Windows Virtual Machine PowerShell Tweaks

For companies in the software development sector, creating new Windows virtual machines for employees can become a regular task. Employees who initialize these virtual machines often follow a list of common “best practice” adjustments to rename their machine and correct any system performance issues.

PowerShell is an efficient method of conducting all these common tasks in quick succession and providing a repeatable methodology that can be reused for each new virtual machine.

Note: The following commands are tested for Windows10 virtual machines using an admin-privileged PowerShell. I recommend creating a restore point of your virtual machine using a feature such as VMWare Workstation’s Snapshot.

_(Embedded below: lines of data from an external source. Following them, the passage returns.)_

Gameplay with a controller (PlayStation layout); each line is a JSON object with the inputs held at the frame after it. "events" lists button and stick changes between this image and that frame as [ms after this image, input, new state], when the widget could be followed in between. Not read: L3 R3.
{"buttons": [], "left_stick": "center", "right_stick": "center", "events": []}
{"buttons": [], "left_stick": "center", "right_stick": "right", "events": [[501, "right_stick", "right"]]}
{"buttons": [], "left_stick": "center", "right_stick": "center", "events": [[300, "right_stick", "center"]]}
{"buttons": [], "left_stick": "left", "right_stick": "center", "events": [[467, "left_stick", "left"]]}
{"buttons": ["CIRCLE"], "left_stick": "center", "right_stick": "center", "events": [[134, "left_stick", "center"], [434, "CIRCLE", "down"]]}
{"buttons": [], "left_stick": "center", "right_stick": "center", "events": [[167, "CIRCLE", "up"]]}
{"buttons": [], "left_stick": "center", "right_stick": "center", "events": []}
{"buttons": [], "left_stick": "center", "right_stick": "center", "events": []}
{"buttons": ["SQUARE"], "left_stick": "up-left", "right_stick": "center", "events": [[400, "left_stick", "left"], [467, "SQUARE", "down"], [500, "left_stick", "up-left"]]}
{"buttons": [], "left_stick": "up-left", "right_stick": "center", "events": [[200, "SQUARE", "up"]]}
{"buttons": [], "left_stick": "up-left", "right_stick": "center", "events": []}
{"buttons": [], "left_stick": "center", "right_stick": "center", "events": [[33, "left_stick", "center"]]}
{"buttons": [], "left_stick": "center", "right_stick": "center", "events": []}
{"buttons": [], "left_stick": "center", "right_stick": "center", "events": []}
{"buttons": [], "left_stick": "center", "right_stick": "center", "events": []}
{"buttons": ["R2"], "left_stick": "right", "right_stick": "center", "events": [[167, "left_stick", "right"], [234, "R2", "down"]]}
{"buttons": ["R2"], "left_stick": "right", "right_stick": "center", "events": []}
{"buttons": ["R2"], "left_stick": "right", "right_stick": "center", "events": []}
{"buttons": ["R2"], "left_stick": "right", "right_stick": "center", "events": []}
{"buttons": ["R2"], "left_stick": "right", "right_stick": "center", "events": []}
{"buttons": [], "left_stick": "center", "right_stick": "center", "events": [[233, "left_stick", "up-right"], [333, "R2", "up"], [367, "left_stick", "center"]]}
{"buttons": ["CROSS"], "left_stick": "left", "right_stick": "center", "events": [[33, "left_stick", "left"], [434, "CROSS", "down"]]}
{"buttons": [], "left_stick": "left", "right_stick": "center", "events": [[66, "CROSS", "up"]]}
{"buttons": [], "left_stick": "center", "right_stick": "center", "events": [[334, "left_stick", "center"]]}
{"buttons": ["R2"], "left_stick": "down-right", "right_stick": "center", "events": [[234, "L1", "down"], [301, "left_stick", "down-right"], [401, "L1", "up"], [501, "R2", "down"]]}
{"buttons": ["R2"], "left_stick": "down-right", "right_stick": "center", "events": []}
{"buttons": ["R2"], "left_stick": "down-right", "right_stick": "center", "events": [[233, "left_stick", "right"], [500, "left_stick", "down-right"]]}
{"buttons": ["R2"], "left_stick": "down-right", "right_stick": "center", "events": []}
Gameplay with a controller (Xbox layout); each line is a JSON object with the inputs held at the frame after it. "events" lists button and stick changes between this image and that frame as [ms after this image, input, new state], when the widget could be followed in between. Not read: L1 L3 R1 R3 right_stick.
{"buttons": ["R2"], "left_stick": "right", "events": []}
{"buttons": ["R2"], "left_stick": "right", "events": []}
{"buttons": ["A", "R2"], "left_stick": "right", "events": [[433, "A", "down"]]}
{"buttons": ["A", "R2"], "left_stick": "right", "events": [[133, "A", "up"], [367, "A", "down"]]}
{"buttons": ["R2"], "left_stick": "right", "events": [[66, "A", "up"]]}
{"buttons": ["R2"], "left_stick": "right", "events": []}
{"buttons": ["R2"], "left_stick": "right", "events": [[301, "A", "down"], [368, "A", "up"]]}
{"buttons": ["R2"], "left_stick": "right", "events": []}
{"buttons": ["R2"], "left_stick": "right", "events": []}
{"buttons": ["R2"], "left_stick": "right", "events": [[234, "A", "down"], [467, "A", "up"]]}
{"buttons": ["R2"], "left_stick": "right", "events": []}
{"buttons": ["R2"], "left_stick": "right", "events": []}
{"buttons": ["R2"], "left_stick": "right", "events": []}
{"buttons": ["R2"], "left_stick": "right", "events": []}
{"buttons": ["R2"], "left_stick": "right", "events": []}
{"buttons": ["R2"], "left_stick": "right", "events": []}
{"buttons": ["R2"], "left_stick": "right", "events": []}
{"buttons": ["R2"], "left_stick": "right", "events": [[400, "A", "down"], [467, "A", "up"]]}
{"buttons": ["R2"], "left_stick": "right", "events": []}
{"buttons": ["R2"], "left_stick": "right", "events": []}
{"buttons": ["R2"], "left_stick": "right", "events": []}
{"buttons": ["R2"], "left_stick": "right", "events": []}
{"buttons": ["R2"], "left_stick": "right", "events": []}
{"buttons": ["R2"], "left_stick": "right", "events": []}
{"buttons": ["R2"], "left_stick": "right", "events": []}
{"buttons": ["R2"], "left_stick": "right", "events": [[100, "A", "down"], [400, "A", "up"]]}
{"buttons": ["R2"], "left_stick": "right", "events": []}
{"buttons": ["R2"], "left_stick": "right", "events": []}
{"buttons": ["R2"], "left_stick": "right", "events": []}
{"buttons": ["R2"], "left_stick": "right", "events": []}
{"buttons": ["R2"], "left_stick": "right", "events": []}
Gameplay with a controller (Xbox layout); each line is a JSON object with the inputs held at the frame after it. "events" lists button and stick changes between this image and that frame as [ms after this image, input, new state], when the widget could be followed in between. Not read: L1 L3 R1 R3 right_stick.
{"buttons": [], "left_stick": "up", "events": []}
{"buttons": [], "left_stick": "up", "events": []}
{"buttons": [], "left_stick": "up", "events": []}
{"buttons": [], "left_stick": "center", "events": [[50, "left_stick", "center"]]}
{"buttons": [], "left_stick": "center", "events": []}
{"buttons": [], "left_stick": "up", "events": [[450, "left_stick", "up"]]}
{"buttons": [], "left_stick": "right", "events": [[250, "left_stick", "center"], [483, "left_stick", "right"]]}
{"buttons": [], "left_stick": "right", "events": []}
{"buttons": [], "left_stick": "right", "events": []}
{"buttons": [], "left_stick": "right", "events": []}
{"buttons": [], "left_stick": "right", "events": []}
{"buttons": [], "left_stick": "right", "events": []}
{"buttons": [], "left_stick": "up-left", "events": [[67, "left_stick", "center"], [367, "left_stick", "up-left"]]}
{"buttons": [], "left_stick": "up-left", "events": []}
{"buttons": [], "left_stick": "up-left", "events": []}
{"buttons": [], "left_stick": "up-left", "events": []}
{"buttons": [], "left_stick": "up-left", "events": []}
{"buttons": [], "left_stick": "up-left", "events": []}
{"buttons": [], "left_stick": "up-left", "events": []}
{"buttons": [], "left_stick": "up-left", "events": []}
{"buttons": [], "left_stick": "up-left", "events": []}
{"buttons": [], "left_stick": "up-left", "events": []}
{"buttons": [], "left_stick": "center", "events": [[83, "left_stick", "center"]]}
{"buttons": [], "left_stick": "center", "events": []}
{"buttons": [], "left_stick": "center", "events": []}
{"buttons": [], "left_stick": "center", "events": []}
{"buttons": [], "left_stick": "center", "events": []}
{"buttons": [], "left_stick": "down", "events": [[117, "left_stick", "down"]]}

Renaming the Virtual Machine PC and Local User Account

When distributing virtual machines across many employees, it is a best practice to rename the employee’s virtual machine so that it can be easily identified when working on large collaborative projects. The computer and local usernames can both be renamed using the following PowerShell commands:

 # Renames the computer - be sure to replace the sample name

Rename-Computer -NewName "SampleName"

# Renames the local user - be sure to replace the company and sample name

Rename-LocalUser -Name "SampleCompanyName" -NewName "SampleName"

If the name of the current Local User is unknown, it can be viewed by searching for Computer Management using the start menu and navigating to “Local Users and Groups > Users”.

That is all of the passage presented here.